Things I May Have Been Wrong About
Ace of Spades writes, in response to a NYT article on the death of a homeless woman:
In Sunday’s NYT there is a long article about a homeless woman who lived on a grate near Grand Central Terminal. She was seemingly intelligent, a Williams grad, and had a promising future snuffed out by mental illness....
What is ironic is that the majority (probably all) of the people involved and interviewed probably support the deinstitutionalization craze that has gripped America since the 1970s. I wonder whether a firm public policy of forced commitment would have helped this woman. My suspicion is that it would have. That is not to say that our institutions were wonderful, but an all-or-nothing approach makes no sense. We have moved the mentally ill out of sometimes awful psychiatric facilities into the revolving door of the street, prison and an early death.
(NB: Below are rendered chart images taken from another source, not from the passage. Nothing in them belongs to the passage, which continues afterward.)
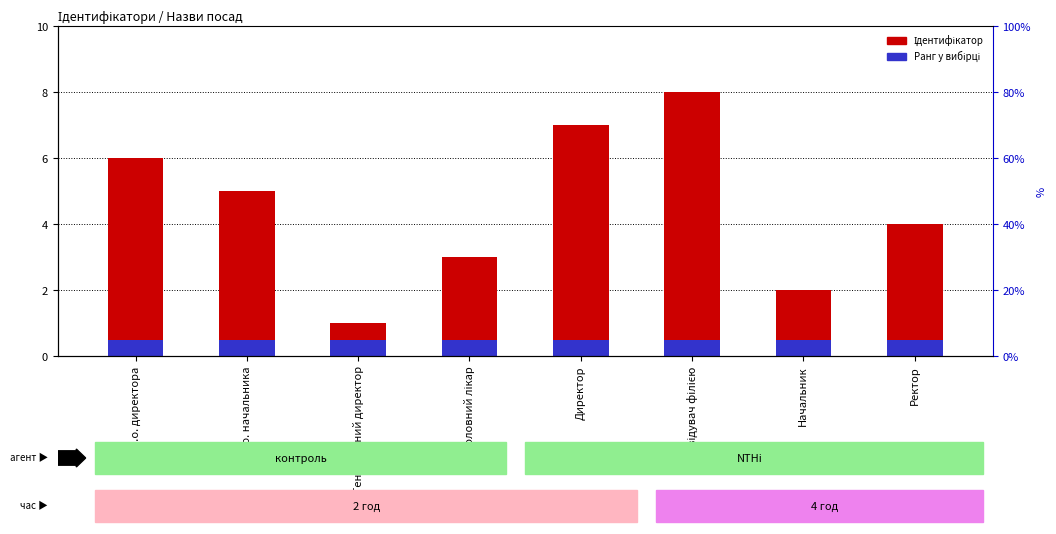

What is the difference between the second highest and minimum values in the Ідентифікатор series?

6.0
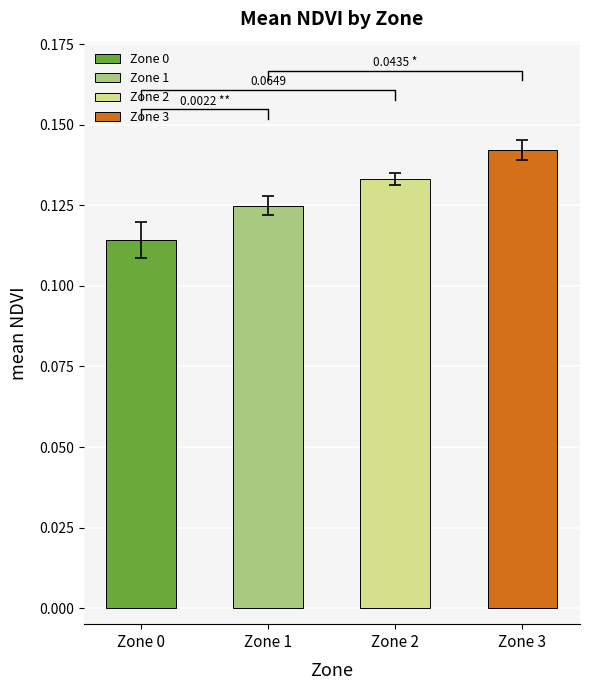

What is the value of the 2nd bar from the left?

0.1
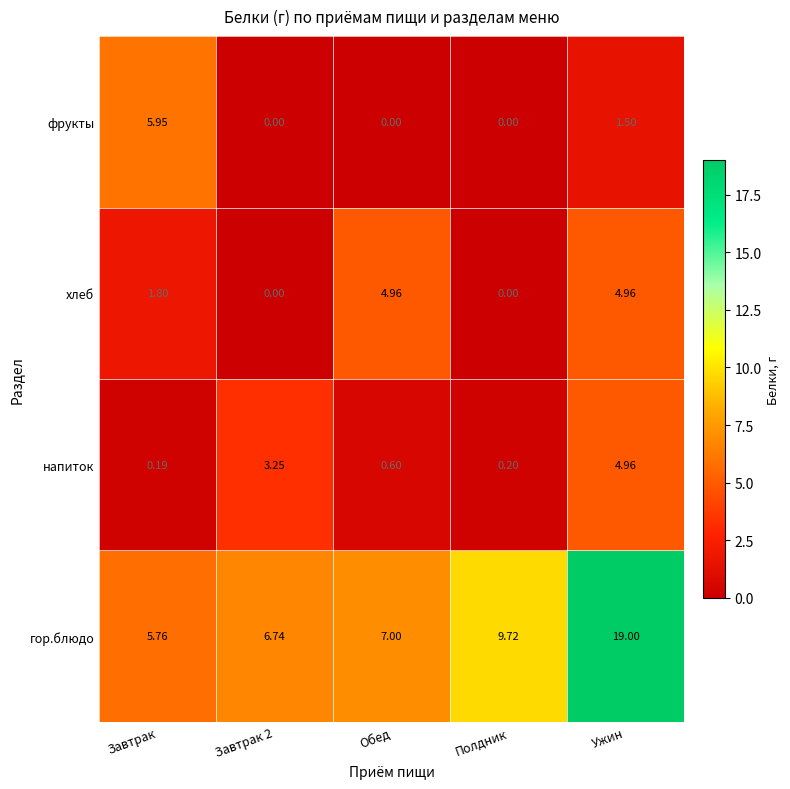

Rank the series at Завтрак from lowest to highest value.

напиток, хлеб, гор.блюдо, фрукты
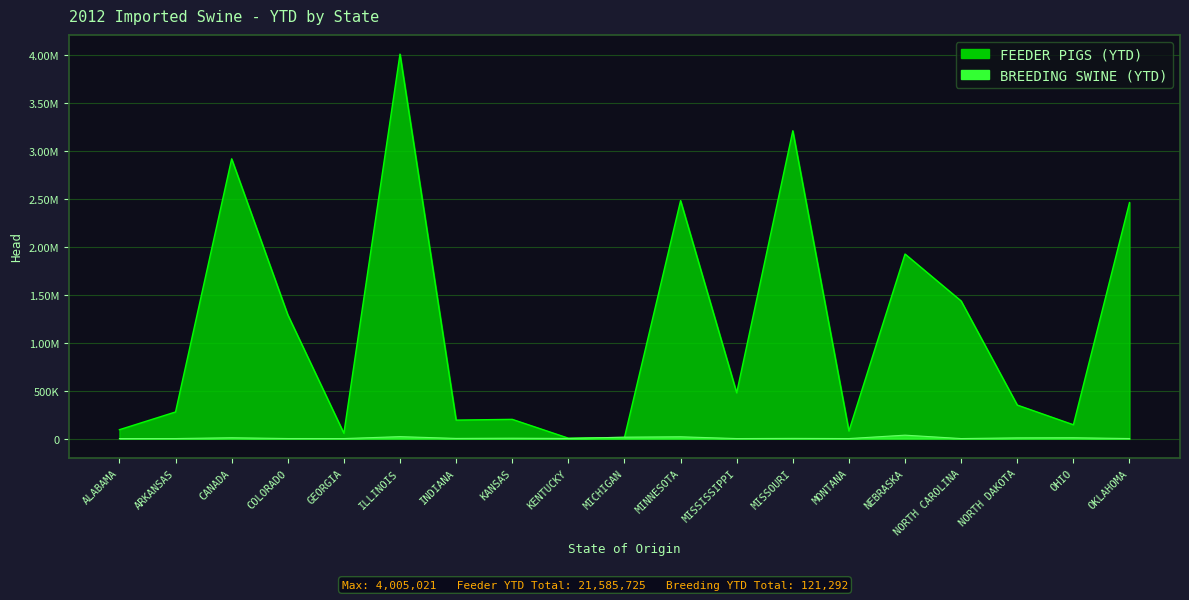

What are all the series names shown in the legend?

FEEDER PIGS (YTD), BREEDING SWINE (YTD)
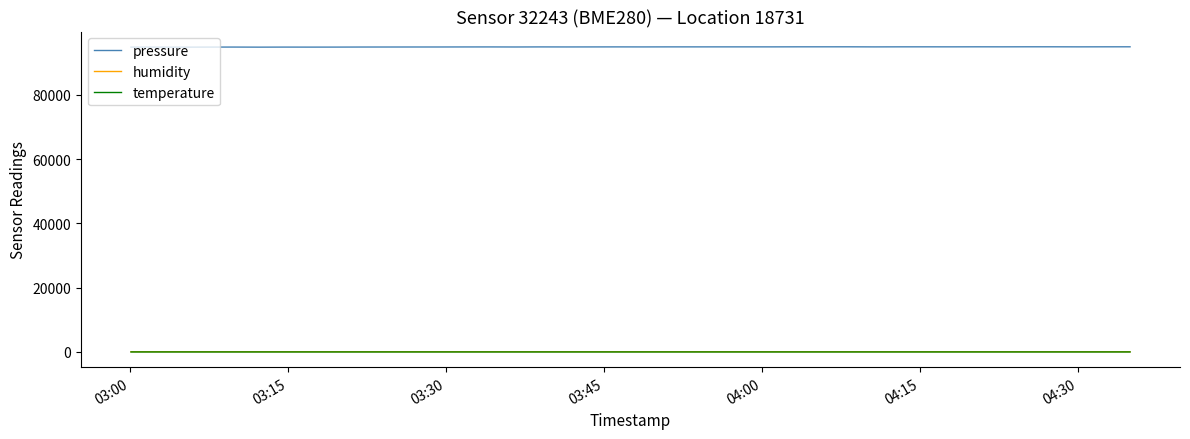

What is the maximum value shown in the chart?

94905.6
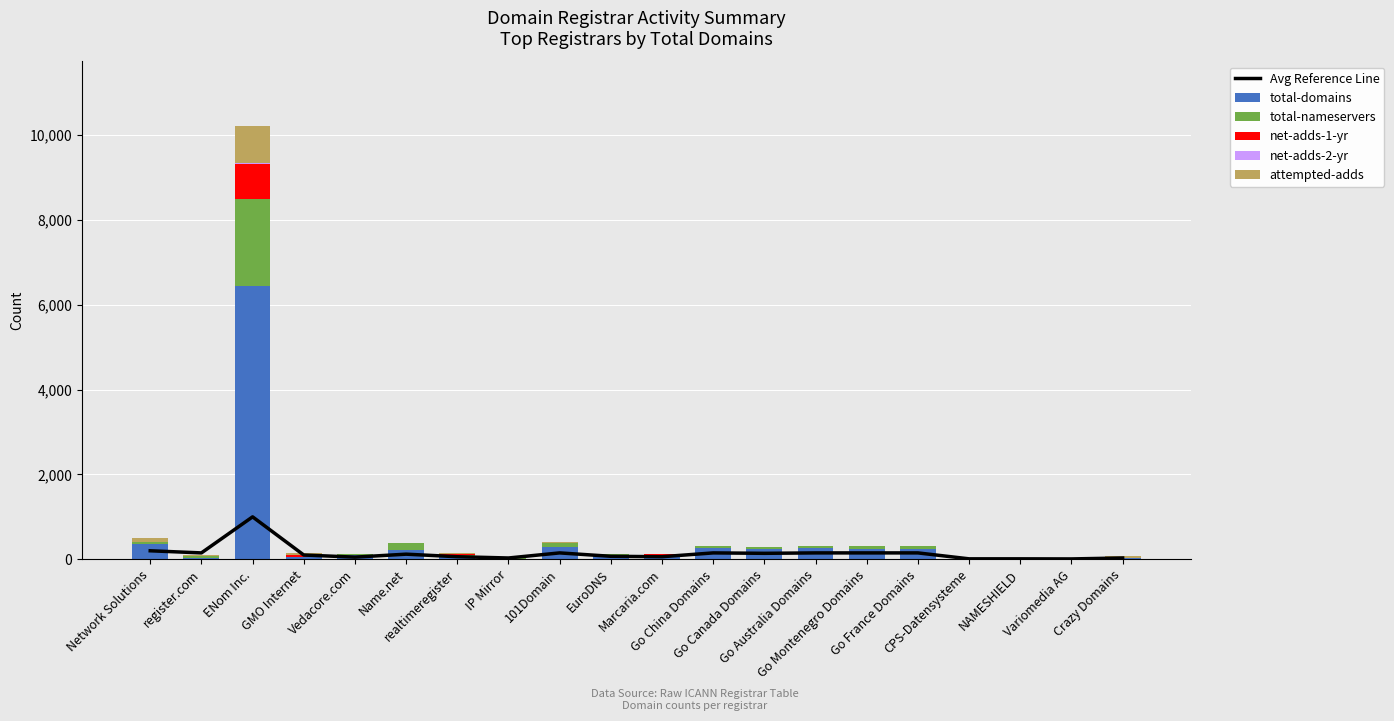

Where does the attempted-adds series first go above 1?

Network Solutions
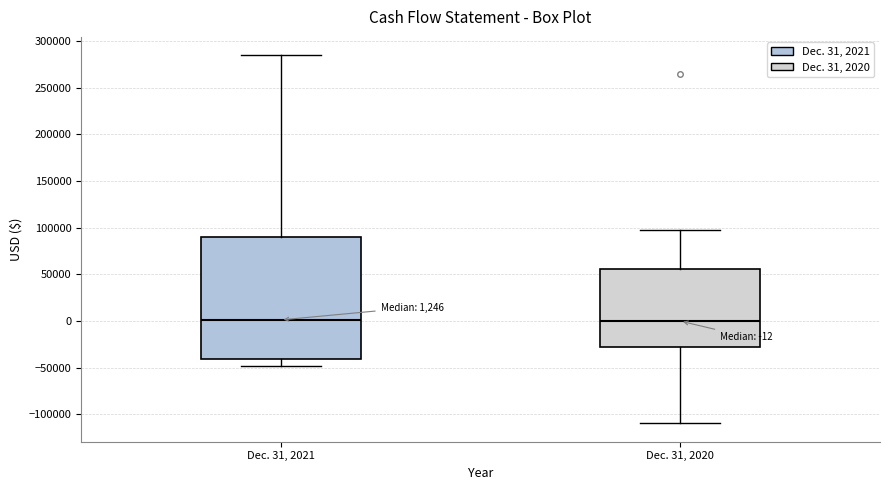

Comparing the boxes themselves (not the whiskers), which one is the tallest?

Dec. 31, 2021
I was among those who has opposed forced institutionalization. The practice used to be rife with abuse, and when it was really being challenged in the 1970's it was with recent knowledge of how institutionalization for supposed mental health issues had been used in the Soviet Union as a tool against dissent. And in a world where political partisans still routinely assign negative mental health diagnoses to their political enemies and have even suggested using mental health diagnosis-from-a-distance to unseat the current President, there is still a lot of possibility for abuse. But seeing that most of those who would have been in state mental hospitals are now in prison or living (and dying) on the streets, I am open to having made a mistake. I am still not sure, though, who advocates for such people who are without friends and family and would help guard against their abuse.